2011年5月25日

文化史と時代の章

我々は現し世で三流以下の俗物が権威や権力の座を占めるのをつね目にした。成る程これらの経験は、全く宜しい時代ではなかった証。之らの俗物は所謂衆愚の増殖へのみ手を貸しその力を増した。ある時代では之らは刷新されており、人々はつよい幸福感やわくわくする期待を胸に生きている。つまり祖先がいかに来世を計り、より優れた人事を事前に企てたか、世俗の価値を超越した判断をもちえたかに次世代の置かれる文化環境がある。

 私が遺しておきたい記録は、確かに当面の間、ある分野では俗物が支配していたということ。そして違う分野では必ずしもそうでなかった。腐敗した分野がある。そういう分野は歴史家の前に残念さや惜しみと軽視や蔑みといった負の覚え書きを記させる。
 三流の文化をしるときそこにいた人々、それらの築き上げに携わった人々の哀れさをみれる。彼らの愚かしさ、劣ったさが、ありとあらゆる不正は現に目撃していた私にとって悪といいあらわすのが適当で、又みにくさとして言える全ての判断ミスがそこには恒常化していた。

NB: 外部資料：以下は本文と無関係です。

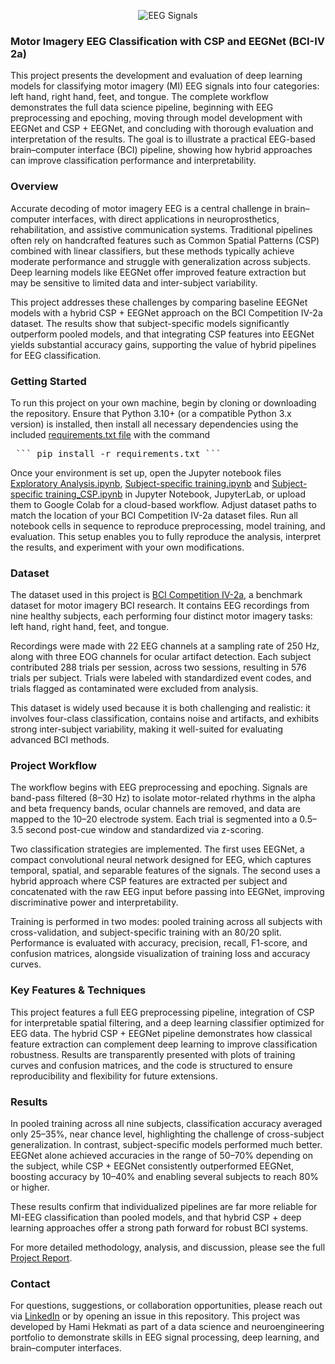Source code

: <p align="center">
  <img src="https://madrasscan.in/wp-content/uploads/2023/04/eeg-electroencephalogram-centres.jpeg" alt="EEG Signals">
</p>

### Motor Imagery EEG Classification with CSP and EEGNet (BCI-IV 2a)

This project presents the development and evaluation of deep learning models for classifying motor imagery (MI) EEG signals into four categories: left hand, right hand, feet, and tongue. The complete workflow demonstrates the full data science pipeline, beginning with EEG preprocessing and epoching, moving through model development with EEGNet and CSP + EEGNet, and concluding with thorough evaluation and interpretation of the results. The goal is to illustrate a practical EEG-based brain–computer interface (BCI) pipeline, showing how hybrid approaches can improve classification performance and interpretability.

### Overview

Accurate decoding of motor imagery EEG is a central challenge in brain–computer interfaces, with direct applications in neuroprosthetics, rehabilitation, and assistive communication systems. Traditional pipelines often rely on handcrafted features such as Common Spatial Patterns (CSP) combined with linear classifiers, but these methods typically achieve moderate performance and struggle with generalization across subjects. Deep learning models like EEGNet offer improved feature extraction but may be sensitive to limited data and inter-subject variability.  

This project addresses these challenges by comparing baseline EEGNet models with a hybrid CSP + EEGNet approach on the BCI Competition IV-2a dataset. The results show that subject-specific models significantly outperform pooled models, and that integrating CSP features into EEGNet yields substantial accuracy gains, supporting the value of hybrid pipelines for EEG classification.

### Getting Started

To run this project on your own machine, begin by cloning or downloading the repository. Ensure that Python 3.10+ (or a compatible Python 3.x version) is installed, then install all necessary dependencies using the included [requirements.txt file](https://github.com/HamiHekmati/motor-imagery-eeg-classification/blob/main/requirements.txt) with the command  

<pre> ``` pip install -r requirements.txt ``` </pre>  

Once your environment is set up, open the Jupyter notebook files [Exploratory Analysis.ipynb](https://github.com/HamiHekmati/motor-imagery-eeg-classification/blob/main/Exploratory%20Analysis.ipynb), [Subject-specific training.ipynb](https://github.com/HamiHekmati/motor-imagery-eeg-classification/blob/main/Subject-specific%20training.ipynb) and [Subject-specific training_CSP.ipynb](https://github.com/HamiHekmati/motor-imagery-eeg-classification/blob/main/Subject-specific%20training_CSP.ipynb) in Jupyter Notebook, JupyterLab, or upload them to Google Colab for a cloud-based workflow. Adjust dataset paths to match the location of your BCI Competition IV-2a dataset files. Run all notebook cells in sequence to reproduce preprocessing, model training, and evaluation. This setup enables you to fully reproduce the analysis, interpret the results, and experiment with your own modifications.

### Dataset

The dataset used in this project is [BCI Competition IV-2a](https://bbci.de/competition/iv/), a benchmark dataset for motor imagery BCI research. It contains EEG recordings from nine healthy subjects, each performing four distinct motor imagery tasks: left hand, right hand, feet, and tongue.  

Recordings were made with 22 EEG channels at a sampling rate of 250 Hz, along with three EOG channels for ocular artifact detection. Each subject contributed 288 trials per session, across two sessions, resulting in 576 trials per subject. Trials were labeled with standardized event codes, and trials flagged as contaminated were excluded from analysis.  

This dataset is widely used because it is both challenging and realistic: it involves four-class classification, contains noise and artifacts, and exhibits strong inter-subject variability, making it well-suited for evaluating advanced BCI methods.

### Project Workflow

The workflow begins with EEG preprocessing and epoching. Signals are band-pass filtered (8–30 Hz) to isolate motor-related rhythms in the alpha and beta frequency bands, ocular channels are removed, and data are mapped to the 10–20 electrode system. Each trial is segmented into a 0.5–3.5 second post-cue window and standardized via z-scoring.  

Two classification strategies are implemented. The first uses EEGNet, a compact convolutional neural network designed for EEG, which captures temporal, spatial, and separable features of the signals. The second uses a hybrid approach where CSP features are extracted per subject and concatenated with the raw EEG input before passing into EEGNet, improving discriminative power and interpretability.  

Training is performed in two modes: pooled training across all subjects with cross-validation, and subject-specific training with an 80/20 split. Performance is evaluated with accuracy, precision, recall, F1-score, and confusion matrices, alongside visualization of training loss and accuracy curves.

### Key Features & Techniques

This project features a full EEG preprocessing pipeline, integration of CSP for interpretable spatial filtering, and a deep learning classifier optimized for EEG data. The hybrid CSP + EEGNet pipeline demonstrates how classical feature extraction can complement deep learning to improve classification robustness. Results are transparently presented with plots of training curves and confusion matrices, and the code is structured to ensure reproducibility and flexibility for future extensions.

### Results

In pooled training across all nine subjects, classification accuracy averaged only 25–35%, near chance level, highlighting the challenge of cross-subject generalization. In contrast, subject-specific models performed much better. EEGNet alone achieved accuracies in the range of 50–70% depending on the subject, while CSP + EEGNet consistently outperformed EEGNet, boosting accuracy by 10–40% and enabling several subjects to reach 80% or higher.  

These results confirm that individualized pipelines are far more reliable for MI-EEG classification than pooled models, and that hybrid CSP + deep learning approaches offer a strong path forward for robust BCI systems.

For more detailed methodology, analysis, and discussion, please see the full [Project Report](https://github.com/HamiHekmati/motor-imagery-eeg-classification/blob/main/Project%20Report.pdf).

### Contact

For questions, suggestions, or collaboration opportunities, please reach out via [LinkedIn](https://www.linkedin.com/in/hami-hekmati-399932154/) or by opening an issue in this repository. This project was developed by Hami Hekmati as part of a data science and neuroengineering portfolio to demonstrate skills in EEG signal processing, deep learning, and brain–computer interfaces.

 人は一流の文化が本当の一部で、僅かな人々の手で築かれるのをみた。しかし、異なる分野ではどこにもその影もなかった。時代の章は之らを概観して一括りにしてしまいがちだが、実際にその差は別々の時代をもこえていて混同しえない。文化史を歴史にみる者はこの「分野史」というものに着目すべき。ある分野は他の時代よりしばし離れている。私は単に歴史学の上のみならず、現に文化サロンの様々さと驚くべき格差を目の当たりにしてさえ之を理解した。
 腐っている分野では決して他の時代水準の議論も想定もなく、一種の蠱惑らが地獄の様相で謗りあっている。しかし更に驚くのはこの風体で文化をなのり且つ社会はその分野の腐敗をも当然とうけいれるものなのだ。恰も特権として。